◆ **Problem to solve**:
Would you reproduce each of the records below precisely, with the pictures left out?

Source data section start

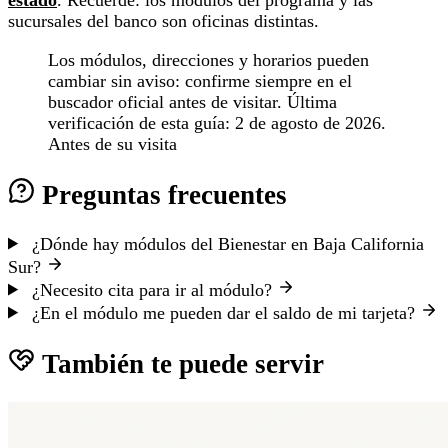
sucursales del banco son oficinas distintas.
Los módulos, direcciones y horarios pueden
cambiar sin aviso: confirme siempre en el
buscador oficial antes de visitar. Última
verificación de esta guía: 2 de agosto de 2026.
Antes de su visita
Preguntas frecuentes
¿Dónde hay módulos del Bienestar en Baja California
Sur?
¿Necesito cita para ir al módulo?
¿En el módulo me pueden dar el saldo de mi tarjeta?
También te puede servir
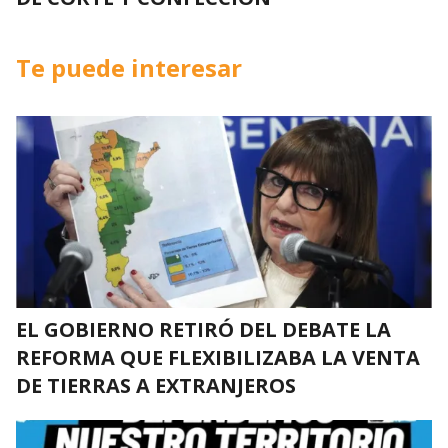
Te puede interesar
EL GOBIERNO RETIRÓ DEL DEBATE LA
REFORMA QUE FLEXIBILIZABA LA VENTA
DE TIERRAS A EXTRANJEROS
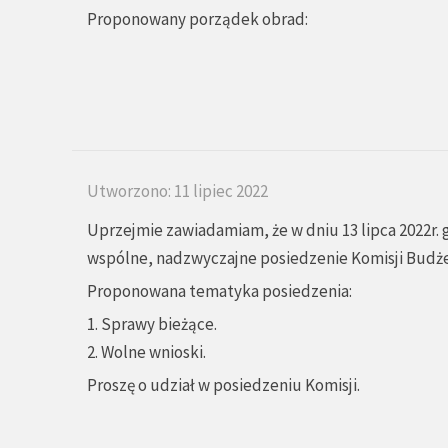
Proponowany porządek obrad:
Utworzono: 11 lipiec 2022
Uprzejmie zawiadamiam, że w dniu 13 lipca 2022r. 
wspólne, nadzwyczajne posiedzenie Komisji Budżet
Proponowana tematyka posiedzenia:
1. Sprawy bieżące.
2. Wolne wnioski.
Proszę o udział w posiedzeniu Komisji.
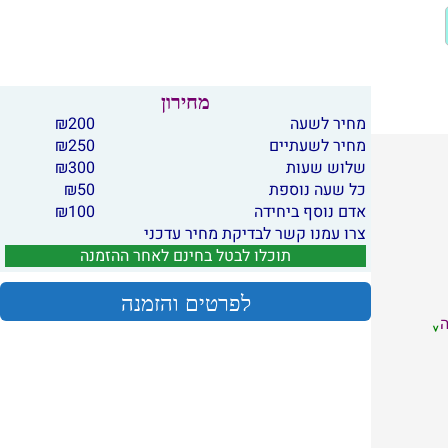
מחירון
מחיר לשעה
200
₪
מחיר לשעתיים
250
₪
שלוש שעות
300
₪
כל שעה נוספת
50
₪
אדם נוסף ביחידה
100
₪
צרו עמנו קשר לבדיקת מחיר עדכני
תוכלו לבטל בחינם לאחר ההזמנה
לפרטים והזמנה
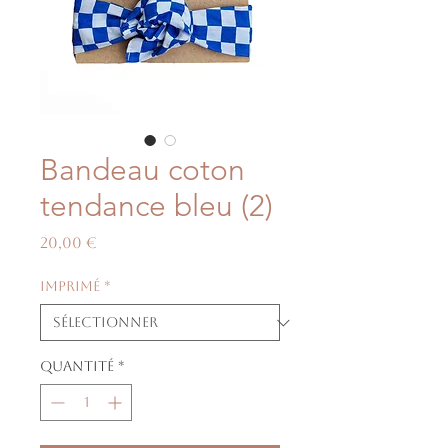
Bandeau coton
tendance bleu (2)
Prix
20,00 €
Imprimé
*
Quantité
*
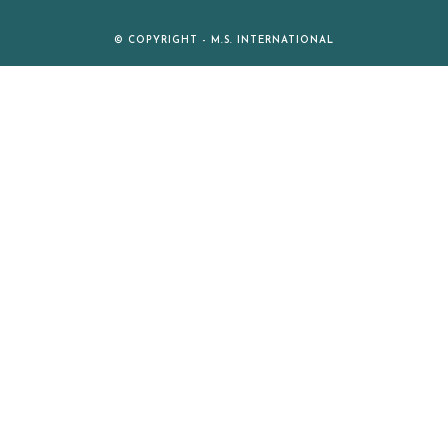
© COPYRIGHT - M.S. INTERNATIONAL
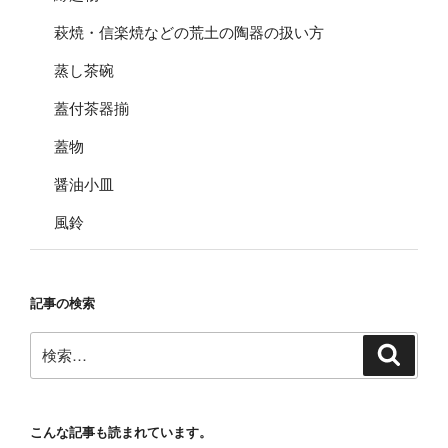
萩焼・信楽焼などの荒土の陶器の扱い方
蒸し茶碗
蓋付茶器揃
蓋物
醤油小皿
風鈴
記事の検索
検
検
索
索:
こんな記事も読まれています。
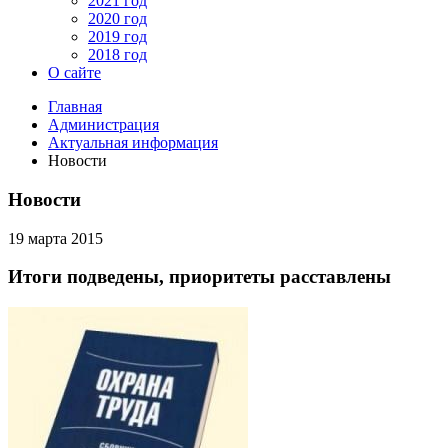
2021 год
2020 год
2019 год
2018 год
О сайте
Главная
Администрация
Актуальная информация
Новости
Новости
19 марта 2015
Итоги подведены, приоритеты расставлены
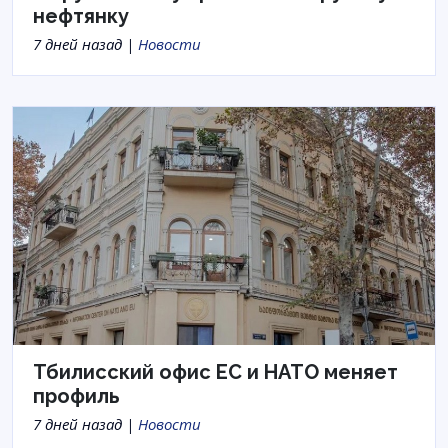
нефтянку
7 дней назад |
Новости
Тбилисский офис ЕС и НАТО меняет
профиль
7 дней назад |
Новости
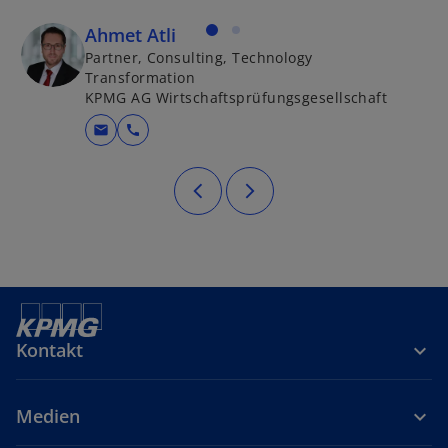
Ahmet Atli
Partner, Consulting, Technology
Transformation
KPMG AG Wirtschaftsprüfungsgesellschaft
mail
call
Kontakt
Medien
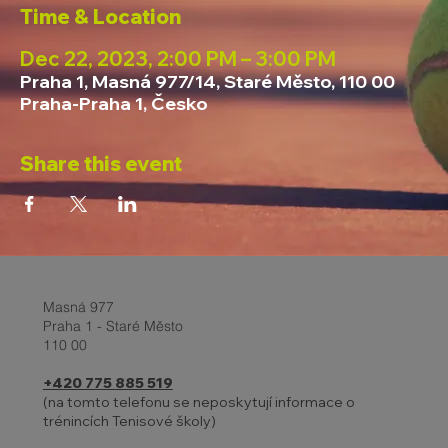
Time & Location
Dec 22, 2023, 2:00 PM – 3:00 PM
Praha 1, Masná 977/14, Staré Město, 110 00
Praha-Praha 1, Česko
Share this event
Masná 977
Praha 1 - Staré Město
110 00
+420 775 885 519
(na tomto telefonu se neposkytují informace o
trénincích Tenisové školy)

Source data section end

◆ **Solution to this problem**:
sucursales del banco son oficinas distintas.
Los módulos, direcciones y horarios pueden
cambiar sin aviso: confirme siempre en el
buscador oficial antes de visitar. Última
verificación de esta guía: 2 de agosto de 2026.
Antes de su visita
Preguntas frecuentes
¿Dónde hay módulos del Bienestar en Baja California
Sur?
¿Necesito cita para ir al módulo?
¿En el módulo me pueden dar el saldo de mi tarjeta?
También te puede servir
Te puede interesar
EL GOBIERNO RETIRÓ DEL DEBATE LA
REFORMA QUE FLEXIBILIZABA LA VENTA
DE TIERRAS A EXTRANJEROS
Proponowany porządek obrad:
Utworzono: 11 lipiec 2022
Uprzejmie zawiadamiam, że w dniu 13 lipca 2022r. 
wspólne, nadzwyczajne posiedzenie Komisji Budżet
Proponowana tematyka posiedzenia:
1. Sprawy bieżące.
2. Wolne wnioski.
Proszę o udział w posiedzeniu Komisji.
מחירון
מחיר לשעה
200
₪
מחיר לשעתיים
250
₪
שלוש שעות
300
₪
כל שעה נוספת
50
₪
אדם נוסף ביחידה
100
₪
צרו עמנו קשר לבדיקת מחיר עדכני
תוכלו לבטל בחינם לאחר ההזמנה
לפרטים והזמנה
Bandeau coton
tendance bleu (2)
Prix
20,00 €
Imprimé
*
Quantité
*
© COPYRIGHT - M.S. INTERNATIONAL
萩焼・信楽焼などの荒土の陶器の扱い方
蒸し茶碗
蓋付茶器揃
蓋物
醤油小皿
風鈴
記事の検索
検
検
索
索:
こんな記事も読まれています。
2021 год
2020 год
2019 год
2018 год
О сайте
Главная
Администрация
Актуальная информация
Новости
Новости
19 марта 2015
Итоги подведены, приоритеты расставлены
нефтянку
7 дней назад |
Новости
Тбилисский офис ЕС и НАТО меняет
профиль
7 дней назад |
Новости
Ahmet Atli
Partner, Consulting, Technology
Transformation
KPMG AG Wirtschaftsprüfungsgesellschaft
mail
call
Kontakt
Medien
Time & Location
Dec 22, 2023, 2:00 PM – 3:00 PM
Praha 1, Masná 977/14, Staré Město, 110 00
Praha-Praha 1, Česko
Share this event
Masná 977
Praha 1 - Staré Město
110 00
+420 775 885 519
(na tomto telefonu se neposkytují informace o
trénincích Tenisové školy)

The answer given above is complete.